Billy Andrade has at least one advantage over most of his fellow pros on the PGA Tour Champions when it comes to stopping the recent dominance of Bernhard Langer.
Andrade has beaten Langer in both of his individual victories on the Champions Tour, which will come to Caves Valley Golf Club for the Constellation Senior Players Championship on July 11-16.
After teaming with Joe Durant at the 2015 Legends of Golf for his first Champions Tour win, Andrade held off Langer by a shot later that year in the Boeing Classic, then defeated Langer in a one-hole sudden-death playoff in the season-ending Charles Schwab Cup Championship.
Asked Tuesday what the secret has been in beating Langer, Andrade said, "I think you've got to get a little lucky and the first one I got very lucky in the final round."
Andrade made a triple-bogey 7 on the fifth hole in the final round at TPC Snoqualmie Ridge outside in Seattle to overcome both the elements and Langer.
"It was a survival test," Andrade, now 53, recalled during a Media Day visit to Caves Valley. "The weather was iffy.
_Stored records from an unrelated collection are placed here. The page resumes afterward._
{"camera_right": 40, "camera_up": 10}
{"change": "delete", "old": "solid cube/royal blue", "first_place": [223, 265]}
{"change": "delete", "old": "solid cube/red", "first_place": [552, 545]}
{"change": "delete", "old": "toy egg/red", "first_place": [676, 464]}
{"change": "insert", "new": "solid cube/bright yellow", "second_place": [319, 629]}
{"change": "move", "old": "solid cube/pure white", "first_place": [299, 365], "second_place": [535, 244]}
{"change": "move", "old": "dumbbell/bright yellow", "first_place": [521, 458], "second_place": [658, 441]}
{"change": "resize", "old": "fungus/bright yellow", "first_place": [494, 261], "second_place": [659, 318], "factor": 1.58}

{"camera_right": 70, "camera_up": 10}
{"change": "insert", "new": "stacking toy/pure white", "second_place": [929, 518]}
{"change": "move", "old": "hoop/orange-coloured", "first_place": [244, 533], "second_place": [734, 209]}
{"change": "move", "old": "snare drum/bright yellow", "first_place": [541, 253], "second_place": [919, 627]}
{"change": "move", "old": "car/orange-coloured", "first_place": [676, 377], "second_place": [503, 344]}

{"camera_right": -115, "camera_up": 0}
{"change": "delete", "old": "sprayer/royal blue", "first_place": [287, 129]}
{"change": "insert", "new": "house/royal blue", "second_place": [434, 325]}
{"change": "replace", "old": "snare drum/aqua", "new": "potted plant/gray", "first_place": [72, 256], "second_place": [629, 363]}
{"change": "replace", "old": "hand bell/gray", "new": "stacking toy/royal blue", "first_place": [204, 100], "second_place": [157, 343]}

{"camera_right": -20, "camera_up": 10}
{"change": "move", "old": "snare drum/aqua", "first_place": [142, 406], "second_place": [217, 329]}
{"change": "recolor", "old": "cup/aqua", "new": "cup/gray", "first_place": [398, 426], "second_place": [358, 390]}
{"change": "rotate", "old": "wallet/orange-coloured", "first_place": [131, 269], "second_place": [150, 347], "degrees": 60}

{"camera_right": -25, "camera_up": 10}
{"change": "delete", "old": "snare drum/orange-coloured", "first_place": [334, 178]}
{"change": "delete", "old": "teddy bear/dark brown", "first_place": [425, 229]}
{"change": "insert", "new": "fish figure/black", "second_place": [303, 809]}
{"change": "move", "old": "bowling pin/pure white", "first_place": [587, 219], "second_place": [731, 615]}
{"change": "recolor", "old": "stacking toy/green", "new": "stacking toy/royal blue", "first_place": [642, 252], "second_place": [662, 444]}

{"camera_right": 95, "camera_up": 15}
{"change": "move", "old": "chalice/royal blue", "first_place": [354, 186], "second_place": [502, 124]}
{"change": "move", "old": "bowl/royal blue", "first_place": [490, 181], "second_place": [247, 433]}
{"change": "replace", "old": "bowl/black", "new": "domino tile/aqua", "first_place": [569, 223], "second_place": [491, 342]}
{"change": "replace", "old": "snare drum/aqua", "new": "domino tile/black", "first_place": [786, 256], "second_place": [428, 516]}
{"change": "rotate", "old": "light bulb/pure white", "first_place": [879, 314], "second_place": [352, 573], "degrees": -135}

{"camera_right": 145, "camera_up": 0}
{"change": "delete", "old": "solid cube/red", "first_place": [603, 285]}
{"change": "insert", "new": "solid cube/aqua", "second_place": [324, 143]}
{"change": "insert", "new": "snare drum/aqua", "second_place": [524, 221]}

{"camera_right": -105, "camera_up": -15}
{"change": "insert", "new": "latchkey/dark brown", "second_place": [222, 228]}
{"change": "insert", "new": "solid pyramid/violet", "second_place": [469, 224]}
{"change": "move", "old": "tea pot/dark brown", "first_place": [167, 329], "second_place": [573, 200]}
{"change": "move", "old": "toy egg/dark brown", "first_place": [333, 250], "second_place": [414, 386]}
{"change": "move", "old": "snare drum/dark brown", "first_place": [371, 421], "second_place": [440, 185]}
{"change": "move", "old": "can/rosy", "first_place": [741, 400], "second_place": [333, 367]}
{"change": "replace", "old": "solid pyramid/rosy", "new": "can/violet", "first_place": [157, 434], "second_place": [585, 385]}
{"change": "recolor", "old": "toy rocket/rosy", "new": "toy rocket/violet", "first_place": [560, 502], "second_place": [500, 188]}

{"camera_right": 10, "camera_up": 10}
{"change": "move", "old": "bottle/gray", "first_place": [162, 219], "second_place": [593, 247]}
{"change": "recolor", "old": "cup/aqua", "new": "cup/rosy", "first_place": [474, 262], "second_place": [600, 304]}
It was windy. Low scoring was tough. We all were just trying to get it in, and I was fortunate to beat him there."
Andrade called the experience of beating Langer in a playoff for the Schwab Cup Championship at Desert Mountain's Cochise Course in Scottsdale, Ariz., "really cool" since the then-58-year-old German won the yearlong title and a $1 million annuity while Andrade had his biggest payday on the Champions Tour, earning $440,000.
"To beat him in a playoff there was something I'll never forget," said Andrade, who needed to shoot a closing round of 6-under-par 64, watched Langer lip out an eagle putt right and then make a 10-footer for birdie himself just to force the playoff.
Andrade has not won since, in part because of the Langer's dominance.
Langer, now 59, has won seven times the past two years, including three times in nine events this season. Langer has won his past two tournaments, back-to-back major victories at The Tradition and PGA Senior Championship, where Andrade finished a season-best third.
Not that Andrade nor anyone else should have much hope in this year's PGA Senior Players Championship, which Langer has won a Champions Tour record three straight years despite the fact that it was played at three courses.
After the final round last year, Andrade recalled a group of players driving from the Philadelphia Cricket Club to Baltimore to tee it up the next day at Caves Valley.
The group included Langer, who is a member at Caves Valley.
"You talk about being excited about coming to a place," Andrade told those who had assembled for Media Day. "We all drove here from Philly. It wasn't hard to get players to come here on a day off because we had an opportunity to play a place this beautiful."
Andrade is hoping his recent play in the PGA Senior Championship at Trump National Golf Club in Sterling, Va., will be the start of some better results. He has had only one other top 10 finish — a tie for fourth in Tucson in March — this year.
"We have a Senior U.S. Open before here, in Boston, close to where I grew up [in Rhode Island]. I'm really looking forward to Salem [Country Club for the Open] and really looking forward to coming here," Andrade said. "Confidence always comes when you play well in majors, especially like the Trump course. It was hard, and I handled it OK. It could have been a few shots better and have a chance. You have to tip your cap to Bernhard — he played unbelievable."
Andrade was long known as a solid, if a bit streaky, player during a PGA Tour career that began in 1987. Two of his four career victories came in back-to-back tournaments, at the Kemper Open and Buick Classic in 1991. He earned more than $12.4 million on the PGA Tour, and an additional $3.8 million on the Champions Tour.
As he was making the transition between tours, Andrade became on-course analyst for The Golf Channel at PGA Tour events for which he was not eligible. Though his glib personality would have allowed Andrade to develop his talents as a commentator, he knew he was strictly biding his time until he turned 50.
"I enjoyed it," he said. "I learned a new craft, something I really didn't want to pursue. I wanted to come out here and play Champions Tour golf. It's something I can go back and do if I wanted to go back. I never had a boss in my whole life. I did everything on my own. All of a sudden you're working for other people and it's a little different. I like being my own boss. It's a lot easier."
NOTES: Constellation Energy will contribute $500,000 in grants to Baltimore-area charities, it was announced Tuesday. The grants will go to eight organizations: Family Tree; The First Tee of Greater Baltimore; Junior Achievement of Central Maryland; Kennedy Krieger Institute; Living Classrooms Foundation; Ronald McDonald House Charities of Baltimore; Special Olympics of Maryland; and the UMES, which runs the only PGA management degree program at a historically black university.